Using the blog post on leblouh in Mauritania, answer:
1. How young can the rural girls subjected to force-feeding be?
2. What does a typical daily diet for a six-year-old include?
3. What weight counts as success for a 12-year-old girl?

EXCERPTED PASSAGE ▸
----
Tuesday, March 24, 2009

paradise revisted ....

i found a follow up regarding the situation in that country which was written in march of this year. its not as clean and tidy as it appeared in the first article. apparently there is alot of abuse towards these small, unsuspecting girls to fatten them.

Fattening-up Young Girls For Marriage In Mauritania



It seems the men in the Islamic Republic of Mauritania consider women nothing more than animals. The new military junta (that seized power last August from a democratically elected president) is reviving a hideous practice that women's and children's rights activists there had worked very hard to try and eliminate- the torture of rural girls, as young as 5, by force-feeding them in order to fatten them up for marriage. The traditional practice of leblouh, whereby a young girl is forced to eat a ton of food to prep her for marriage, is akin to fattening a pig for slaughter. Although it's commendable that Mauritanian men have no problems with overweight women, actually forcing young girls, starting at the tender age of 5, to become obese is criminal. Apparently leblouh


"is intimately linked to early marriage and often involves a girl of five, seven or nine being obliged to eat excessively to achieve female roundness and corpulence, so that she can be married off as young as possible. "

Though the tradition dates back to Berber times, and is also linked to wealth (the fatter the wealthier) it's obvious they are fattening up young females so as not to appear so childlike, which does NOT negate the fact that they are still children. Apparently these girls are shipped off to "fattening farms", during their school holidays, where inordinate amounts of food and liquid are shoved down their throats, so they can eventually look nice and round and womanly for prospective husbands. If they vomit, they are forced to eat that, as well.

"A typical daily diet for a six-year-old will include two kilos of pounded millet, mixed with two cups of butter, as well as 20 litres of camel's milk. "

Fatimata M'baye (children's rights lawyer) says
"The girl is sent away from home without understanding why. She suffers but is told that being fat will bring her happiness. Matrons use sticks which they roll on the girl's thighs, to break down tissue and hasten the process."Not only are they forced to overeat, they are also tortured by having 2 sticks shoved into a toe which is then squeezed together if the girl is willful enough to refuse the food or drink.Success is when a 12-year-old girl weighs 176lb (80kg).Activist Aminetou Mint Ely, of the Association of Women Heads of Households, says"In Mauritania, a woman's size indicates the amount of space she occupies in her husband's heart. We have gone backwards. We had a Ministry of Women's Affairs. We had achieved a parliamentary quota of 20% of seats. We had female diplomats and governors. The military have set us back by decades, sending us back to our traditional roles. We no longer even have a ministry to talk to."Apparently, the practice is not only popular in Mauritania, but in parts of Cameroon, Mali, Niger, and Nigeria.Enlightened men don't think of women as property, then again, these men are obviously far from evolved.
----
DATASET CONTENT ▸
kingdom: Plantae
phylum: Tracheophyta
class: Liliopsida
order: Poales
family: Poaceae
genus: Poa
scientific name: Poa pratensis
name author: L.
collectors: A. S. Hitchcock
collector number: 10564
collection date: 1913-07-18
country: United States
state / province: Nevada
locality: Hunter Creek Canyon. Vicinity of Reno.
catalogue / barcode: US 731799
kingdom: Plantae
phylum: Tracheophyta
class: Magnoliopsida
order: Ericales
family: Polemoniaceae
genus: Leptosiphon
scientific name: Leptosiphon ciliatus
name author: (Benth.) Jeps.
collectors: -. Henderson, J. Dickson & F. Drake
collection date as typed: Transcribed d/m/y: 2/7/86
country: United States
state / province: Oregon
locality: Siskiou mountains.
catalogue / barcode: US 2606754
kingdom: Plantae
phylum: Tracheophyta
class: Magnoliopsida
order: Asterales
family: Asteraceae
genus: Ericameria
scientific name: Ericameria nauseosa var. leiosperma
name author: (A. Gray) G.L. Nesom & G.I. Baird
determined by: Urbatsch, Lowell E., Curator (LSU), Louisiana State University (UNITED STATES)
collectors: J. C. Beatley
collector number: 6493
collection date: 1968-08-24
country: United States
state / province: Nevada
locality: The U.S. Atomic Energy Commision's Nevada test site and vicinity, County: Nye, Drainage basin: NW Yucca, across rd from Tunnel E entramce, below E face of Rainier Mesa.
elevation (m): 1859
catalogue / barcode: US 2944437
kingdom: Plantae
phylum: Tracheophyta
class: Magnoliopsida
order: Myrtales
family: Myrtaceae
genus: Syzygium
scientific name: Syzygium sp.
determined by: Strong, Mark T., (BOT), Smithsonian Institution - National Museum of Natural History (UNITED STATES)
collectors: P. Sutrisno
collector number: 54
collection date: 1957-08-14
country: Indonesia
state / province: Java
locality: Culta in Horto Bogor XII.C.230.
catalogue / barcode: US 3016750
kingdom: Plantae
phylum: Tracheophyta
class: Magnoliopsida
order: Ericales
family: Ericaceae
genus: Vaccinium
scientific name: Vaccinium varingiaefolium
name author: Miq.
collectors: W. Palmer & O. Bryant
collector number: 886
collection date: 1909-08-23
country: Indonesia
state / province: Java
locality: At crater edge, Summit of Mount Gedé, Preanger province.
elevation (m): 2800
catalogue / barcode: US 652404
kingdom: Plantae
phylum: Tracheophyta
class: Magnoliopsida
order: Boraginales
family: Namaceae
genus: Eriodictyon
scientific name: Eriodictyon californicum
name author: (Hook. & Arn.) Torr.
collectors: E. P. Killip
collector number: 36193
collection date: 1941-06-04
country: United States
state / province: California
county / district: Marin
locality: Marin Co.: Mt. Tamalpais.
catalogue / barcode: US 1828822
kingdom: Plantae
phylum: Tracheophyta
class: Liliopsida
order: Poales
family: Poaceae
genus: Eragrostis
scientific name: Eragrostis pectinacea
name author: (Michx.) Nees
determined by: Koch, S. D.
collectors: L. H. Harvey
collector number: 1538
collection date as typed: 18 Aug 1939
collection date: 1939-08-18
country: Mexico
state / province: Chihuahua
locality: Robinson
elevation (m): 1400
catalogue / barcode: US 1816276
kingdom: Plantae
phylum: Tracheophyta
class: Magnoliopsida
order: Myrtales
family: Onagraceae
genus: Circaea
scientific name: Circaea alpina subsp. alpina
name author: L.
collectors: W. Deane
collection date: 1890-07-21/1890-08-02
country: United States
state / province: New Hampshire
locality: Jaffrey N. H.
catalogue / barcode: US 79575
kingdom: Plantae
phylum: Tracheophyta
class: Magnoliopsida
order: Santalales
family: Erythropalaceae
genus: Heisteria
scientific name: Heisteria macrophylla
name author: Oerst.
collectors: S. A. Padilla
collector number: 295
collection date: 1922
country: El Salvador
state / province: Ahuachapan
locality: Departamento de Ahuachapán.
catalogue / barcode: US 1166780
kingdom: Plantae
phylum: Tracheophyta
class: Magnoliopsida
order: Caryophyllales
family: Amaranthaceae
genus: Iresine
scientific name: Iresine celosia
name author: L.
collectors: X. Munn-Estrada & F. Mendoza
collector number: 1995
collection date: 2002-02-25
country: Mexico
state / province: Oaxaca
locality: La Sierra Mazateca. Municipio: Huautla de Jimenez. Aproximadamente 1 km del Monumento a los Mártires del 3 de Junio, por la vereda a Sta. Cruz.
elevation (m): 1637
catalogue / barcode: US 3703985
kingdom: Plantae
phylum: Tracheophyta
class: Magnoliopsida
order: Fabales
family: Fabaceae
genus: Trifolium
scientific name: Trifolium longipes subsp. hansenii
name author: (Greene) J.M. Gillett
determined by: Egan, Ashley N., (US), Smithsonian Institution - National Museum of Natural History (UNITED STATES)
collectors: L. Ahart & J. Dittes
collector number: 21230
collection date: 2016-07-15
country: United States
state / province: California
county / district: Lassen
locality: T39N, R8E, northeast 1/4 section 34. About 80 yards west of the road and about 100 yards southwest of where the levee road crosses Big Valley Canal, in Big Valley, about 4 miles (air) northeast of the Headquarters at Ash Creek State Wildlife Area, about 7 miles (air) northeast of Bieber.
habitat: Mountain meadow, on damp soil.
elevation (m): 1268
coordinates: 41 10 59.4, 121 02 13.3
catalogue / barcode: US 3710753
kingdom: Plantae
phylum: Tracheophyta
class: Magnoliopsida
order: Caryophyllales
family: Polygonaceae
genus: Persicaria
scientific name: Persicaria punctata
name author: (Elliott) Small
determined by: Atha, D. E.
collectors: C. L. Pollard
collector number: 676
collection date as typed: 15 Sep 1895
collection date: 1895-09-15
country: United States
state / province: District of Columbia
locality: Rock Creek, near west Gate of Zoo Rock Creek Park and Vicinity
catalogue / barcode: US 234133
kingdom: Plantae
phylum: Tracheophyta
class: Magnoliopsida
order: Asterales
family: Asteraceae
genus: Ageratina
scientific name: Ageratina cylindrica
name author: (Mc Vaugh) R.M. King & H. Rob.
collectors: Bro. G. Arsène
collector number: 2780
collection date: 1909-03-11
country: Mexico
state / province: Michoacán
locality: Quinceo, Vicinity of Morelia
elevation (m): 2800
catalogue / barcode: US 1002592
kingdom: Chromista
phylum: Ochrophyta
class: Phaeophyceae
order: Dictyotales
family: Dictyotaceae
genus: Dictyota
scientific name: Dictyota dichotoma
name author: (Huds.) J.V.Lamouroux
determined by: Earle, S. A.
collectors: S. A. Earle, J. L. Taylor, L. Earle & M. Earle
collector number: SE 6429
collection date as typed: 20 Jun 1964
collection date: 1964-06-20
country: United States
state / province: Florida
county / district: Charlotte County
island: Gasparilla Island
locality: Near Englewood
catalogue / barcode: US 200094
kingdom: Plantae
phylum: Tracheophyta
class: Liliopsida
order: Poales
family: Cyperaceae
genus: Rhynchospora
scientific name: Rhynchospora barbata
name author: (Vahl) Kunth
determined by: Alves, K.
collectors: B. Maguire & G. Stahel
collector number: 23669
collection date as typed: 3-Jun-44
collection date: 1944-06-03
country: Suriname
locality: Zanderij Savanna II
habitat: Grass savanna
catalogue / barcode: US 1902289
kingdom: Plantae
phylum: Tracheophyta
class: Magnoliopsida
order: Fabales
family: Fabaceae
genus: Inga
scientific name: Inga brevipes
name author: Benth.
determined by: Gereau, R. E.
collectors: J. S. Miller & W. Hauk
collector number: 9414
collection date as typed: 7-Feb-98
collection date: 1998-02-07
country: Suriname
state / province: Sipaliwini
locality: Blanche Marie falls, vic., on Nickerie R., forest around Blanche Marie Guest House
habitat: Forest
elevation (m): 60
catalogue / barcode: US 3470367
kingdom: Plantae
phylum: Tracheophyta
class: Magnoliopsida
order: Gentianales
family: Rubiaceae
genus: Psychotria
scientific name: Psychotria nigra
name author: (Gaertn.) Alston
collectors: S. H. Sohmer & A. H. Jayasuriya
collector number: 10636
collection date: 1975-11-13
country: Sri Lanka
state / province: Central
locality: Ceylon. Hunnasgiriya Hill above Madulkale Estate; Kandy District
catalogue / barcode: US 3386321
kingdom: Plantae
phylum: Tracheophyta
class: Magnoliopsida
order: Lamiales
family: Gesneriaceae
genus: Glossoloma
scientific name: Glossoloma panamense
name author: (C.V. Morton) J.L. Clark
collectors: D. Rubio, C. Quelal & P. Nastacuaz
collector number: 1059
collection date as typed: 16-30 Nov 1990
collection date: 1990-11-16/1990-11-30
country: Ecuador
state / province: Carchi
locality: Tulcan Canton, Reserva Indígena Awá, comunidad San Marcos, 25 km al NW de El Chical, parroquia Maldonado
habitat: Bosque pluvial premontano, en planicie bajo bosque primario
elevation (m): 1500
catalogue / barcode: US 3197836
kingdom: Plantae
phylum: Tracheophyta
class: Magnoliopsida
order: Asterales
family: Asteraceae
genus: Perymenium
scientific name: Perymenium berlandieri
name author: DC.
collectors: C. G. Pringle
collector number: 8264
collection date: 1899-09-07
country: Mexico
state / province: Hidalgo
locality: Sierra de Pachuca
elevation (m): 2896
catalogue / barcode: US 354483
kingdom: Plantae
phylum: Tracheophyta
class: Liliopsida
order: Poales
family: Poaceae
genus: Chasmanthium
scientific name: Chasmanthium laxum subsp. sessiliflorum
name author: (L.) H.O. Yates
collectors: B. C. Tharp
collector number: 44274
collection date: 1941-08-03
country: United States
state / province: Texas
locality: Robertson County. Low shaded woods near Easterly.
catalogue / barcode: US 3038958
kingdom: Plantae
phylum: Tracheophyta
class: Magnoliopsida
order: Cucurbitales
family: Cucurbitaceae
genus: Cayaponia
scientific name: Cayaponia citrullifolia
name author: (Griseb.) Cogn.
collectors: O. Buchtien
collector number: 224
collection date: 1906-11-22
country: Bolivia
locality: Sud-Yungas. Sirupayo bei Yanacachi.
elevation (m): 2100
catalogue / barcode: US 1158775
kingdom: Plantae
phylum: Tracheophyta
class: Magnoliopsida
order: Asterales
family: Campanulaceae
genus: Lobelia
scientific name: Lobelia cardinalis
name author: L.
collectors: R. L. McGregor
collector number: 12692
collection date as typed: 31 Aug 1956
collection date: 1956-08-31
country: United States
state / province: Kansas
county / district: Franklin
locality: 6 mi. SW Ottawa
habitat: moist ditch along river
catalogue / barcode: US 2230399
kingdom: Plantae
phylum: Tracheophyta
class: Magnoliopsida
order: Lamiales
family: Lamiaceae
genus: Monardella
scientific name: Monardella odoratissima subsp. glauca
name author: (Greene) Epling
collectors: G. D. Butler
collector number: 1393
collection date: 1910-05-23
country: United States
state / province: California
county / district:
----
SOLUTION TO THIS EXERCISE ▸
1. As young as 5.
2. Two kilos of pounded millet mixed with two cups of butter, plus 20 liters of camel's milk.
3. 176 lb (80 kg).